Der Drache öffnete und schloss einige Male sein Maul und schien sich sichtlich wohler zu fühlen. Er nickte Sun zu und verschwand inmitten eines sintflutartigen Regensturms.

Über ein Monat verging, und Sun wollte gerade einen Fluss überqueren. Das Wasser war klar und nur einen halben Fuß tief, aber der Fluss war zwei Li breit (einen Kilometer). Sun krempelte seine Hosen hoch und begann barfuss durch den Fluss zu waten. Als er in der Mitte ankam, begann sich plötzlich eine Sturzflut auf ihn zuzubewegen. Das Wasser stürzte den Fluss hinunter wie eine tosende Lawine, die einen Berg hinunter rast. Es gab keine Zeit, ihr zu entkommen.

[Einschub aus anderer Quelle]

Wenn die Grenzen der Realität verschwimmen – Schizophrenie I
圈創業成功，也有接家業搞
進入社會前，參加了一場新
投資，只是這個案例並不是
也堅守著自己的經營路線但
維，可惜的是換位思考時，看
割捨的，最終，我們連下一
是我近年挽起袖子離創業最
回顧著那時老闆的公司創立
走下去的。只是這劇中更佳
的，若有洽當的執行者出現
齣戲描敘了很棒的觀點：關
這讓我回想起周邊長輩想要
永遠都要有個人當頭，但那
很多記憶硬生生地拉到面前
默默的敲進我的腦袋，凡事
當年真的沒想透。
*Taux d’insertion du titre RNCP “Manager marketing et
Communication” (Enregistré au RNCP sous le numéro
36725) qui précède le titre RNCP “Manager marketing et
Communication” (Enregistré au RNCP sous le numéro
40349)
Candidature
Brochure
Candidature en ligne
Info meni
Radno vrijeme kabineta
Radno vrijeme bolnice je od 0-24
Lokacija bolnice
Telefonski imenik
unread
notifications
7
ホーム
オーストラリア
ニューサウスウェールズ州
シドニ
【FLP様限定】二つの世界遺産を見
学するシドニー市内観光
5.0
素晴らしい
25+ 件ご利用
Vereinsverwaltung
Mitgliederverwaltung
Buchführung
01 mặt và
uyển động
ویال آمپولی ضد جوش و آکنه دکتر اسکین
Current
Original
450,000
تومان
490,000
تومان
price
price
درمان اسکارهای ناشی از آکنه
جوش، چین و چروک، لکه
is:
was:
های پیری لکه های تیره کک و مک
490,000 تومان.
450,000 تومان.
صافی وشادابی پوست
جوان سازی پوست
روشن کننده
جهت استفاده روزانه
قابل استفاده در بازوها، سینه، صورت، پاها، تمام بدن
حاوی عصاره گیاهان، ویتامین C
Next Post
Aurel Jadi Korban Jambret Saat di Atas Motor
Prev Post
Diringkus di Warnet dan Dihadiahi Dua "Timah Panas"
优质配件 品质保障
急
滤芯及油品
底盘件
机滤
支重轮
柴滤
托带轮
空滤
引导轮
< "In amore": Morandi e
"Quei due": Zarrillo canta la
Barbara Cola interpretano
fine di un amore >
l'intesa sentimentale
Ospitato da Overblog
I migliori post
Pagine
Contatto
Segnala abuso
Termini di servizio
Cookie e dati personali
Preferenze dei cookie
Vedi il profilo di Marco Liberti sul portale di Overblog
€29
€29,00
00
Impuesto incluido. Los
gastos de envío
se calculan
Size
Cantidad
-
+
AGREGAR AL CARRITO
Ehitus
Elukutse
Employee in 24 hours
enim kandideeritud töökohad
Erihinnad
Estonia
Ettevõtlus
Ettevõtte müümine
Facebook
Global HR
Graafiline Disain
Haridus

Sun war wie betäubt und konnte sich nicht bewegen. Plötzlich erschallte ein lautes Geräusch im Himmel. Ein gigantischer Drache landete flussaufwärts im Fluss und blockierte die Strömung von Ufer zu Ufer. Das Wasser stieg weiter, aber es kam nicht näher. Sun hatte keine Zeit mehr darüber nachzudenken, während er vorwärts taumelte, um das andere Flussufer zu erreichen.

Als er dort angekommen war, schaute Sun auf den riesigen Damm zurück, den der Drache gebildet hatte. Es sah, dass das Wasser sich so hoch wie ein Berg türmte. Sun begann zu verstehen, dass der Drache ihn gerettet hatte, weil er zuvor ihn geheilt hatte.

(Fortsetzung folgt)


[1] Liang ist eine nicht mehr gebräuchliche chinesische Währungseinheit. Der Titel dieser Werke wird auch folgendermaßen übersetzt: „Verschreibungen, die tausend Goldstücke wert sind“, und: „Weitere Rezepte von tausendfachem Goldwert“.